Chronique : Pakka, Tome 1

            Aux éditions Mangetsu est paru dernièrement le nouveau manga de Daisuke Imai, auteur du très bon Sangsues et d’autres seinen de type romance, tranches de vie. Celui-ci n’a peut-être pas l’aura d’un maître dans le genre tel qu’Inio Asano, mais sa réputation reste solide. C’est donc avec envie et curiosité que je me suis plongée dans ce premier tome de Pakka, une série déjà terminée au Japon, en cinq tomes.

            Pakka, c’est d’abord une histoire de natation. Dès les premières pages, nous suivons des écoliers en train de mouiller le maillot, au sens propre comme au sens figuré. Notre héros, Kei Suemori, est inscrit au club de natation de son établissement car il dispose de prédispositions particulières pour ce sport et n’a pas besoin de faire beaucoup d’efforts pour s’illustrer. S’il ne rêve pas d’être un champion, il vit tout de même mal le fait de s’être fait laminer lors d’une course par l’une de ses camarades du nom de Saki Hanazono. Cette dernière, qui s’avère être une amie d’enfance qu’il vient de retrouver au lycée, va lui faire la promesse d’accepter de sortir avec lui s’il parvient à la battre. Amoureux, Kei va enfin trouver la motivation pour progresser en natation et sortir de sa zone de confort. Cependant, il n’aura finalement pas besoin d’en faire tant que ça car, un jour, il va tomber nez à nez sous l’eau avec une autre fille qui, en l’embrassant, va lui transmettre des pouvoirs de kappa, monstre du folklore japonais décrit comme un diablotin d’eau. Non seulement Kei va devenir un nageur hors-pair mais il va également bénéficier d’un nouveau look à écailles et des yeux perçants dont il aimerait bien se passer. Un peu comme dans Ranma ½, notre héros parvient heureusement à reprendre forme humaine au contact de l’eau (mais pas n’importe laquelle),  et c’est lorsqu’il s’assèche que le kappa en lui ressurgit.

Pour lui, cette métamorphose n’est pas bienvenue et il aimerait rester maître de son apparence. Si celle qui l’a transformé s’avère a priori capable de l’aider à redevenir un humain normal, pour une raison que l’on ignore, elle n’a pas l’air bien pressé de le faire. On ne sait d’ailleurs pas non plus pourquoi elle a choisi de jeter cette malédiction sur Kei ni si notre héros est sa première cible. En outre, un passage du manga sous-entend que ce ne sont pas les deux seuls kappa de l’établissement mais rien n’est moins sûr. Notons enfin que suite à cette métamorphose impromptue, la promesse de Kei faite à son amie d’enfance de sortir avec elle si jamais il arrivait à la battre, devient alors réalisable facilement et ce leitmotiv qui tient notre héros et qui aurait pu durer cinq tomes prend donc rapidement fin. Qui plus est, il s’attache de plus en plus à cette mignonne kappa, dont l’apparence humaine est quand même très proche de celle de Saki. La question qui se pose alors est : qui Kei va-t-il choisir entre Saki et cette étrange fille-kappa ? Pakka est en définitive davantage l’histoire d’un triangle amoureux sur fond de compétition sportive avant d’être une histoire surnaturelle, voire horrifique. Aussi la métamorphose du héros n’a-t-elle rien d’effrayant et l’histoire est-elle traitée avec beaucoup de douceur et de légèreté ; ce qui est très bien illustré par le trait tout en finesse de Daisuke Imai.

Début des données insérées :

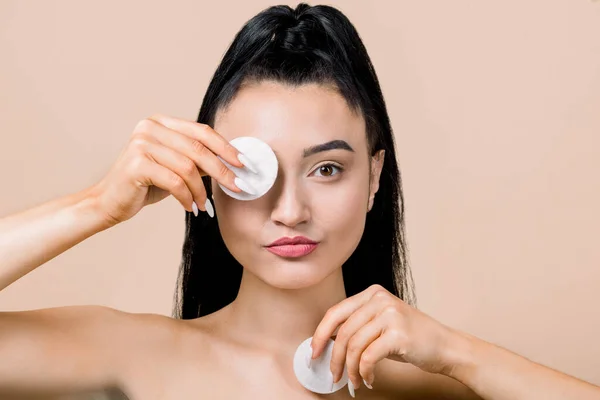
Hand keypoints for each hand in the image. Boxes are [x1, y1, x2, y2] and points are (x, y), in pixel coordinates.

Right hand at [90, 114, 252, 224]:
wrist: (108, 202)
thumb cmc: (144, 185)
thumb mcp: (175, 167)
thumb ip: (198, 160)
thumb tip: (233, 163)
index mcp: (161, 122)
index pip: (201, 131)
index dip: (226, 147)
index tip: (244, 163)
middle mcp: (150, 127)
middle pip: (198, 148)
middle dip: (222, 169)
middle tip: (237, 185)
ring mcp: (141, 144)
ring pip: (188, 167)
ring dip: (201, 190)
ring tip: (203, 204)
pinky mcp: (137, 164)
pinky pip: (175, 182)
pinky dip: (187, 197)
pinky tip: (190, 207)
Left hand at [310, 284, 458, 389]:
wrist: (445, 346)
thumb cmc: (411, 338)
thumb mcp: (380, 323)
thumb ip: (357, 326)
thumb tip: (327, 342)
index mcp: (372, 293)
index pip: (336, 312)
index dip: (321, 334)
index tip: (314, 352)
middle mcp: (380, 299)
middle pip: (343, 332)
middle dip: (335, 358)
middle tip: (333, 375)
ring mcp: (390, 314)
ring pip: (354, 346)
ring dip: (350, 369)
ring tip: (355, 381)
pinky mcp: (398, 333)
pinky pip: (369, 357)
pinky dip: (365, 372)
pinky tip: (369, 379)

Ainsi, grâce à ce trait fin et efficace de l’auteur et à l’édition rendant ce volume très souple et très agréable à prendre en main, la lecture du premier tome de Kappa a été un vrai régal. On se plaît à suivre l’histoire de ce jeune garçon qui n’a rien demandé à personne et qui se retrouve obligé de composer avec une nouvelle apparence et de nouvelles aptitudes, comme pouvoir respirer sous l’eau. On a clairement envie de prolonger notre lecture pour en savoir plus sur les pouvoirs des kappas et connaître l’issue de cette romance complexe.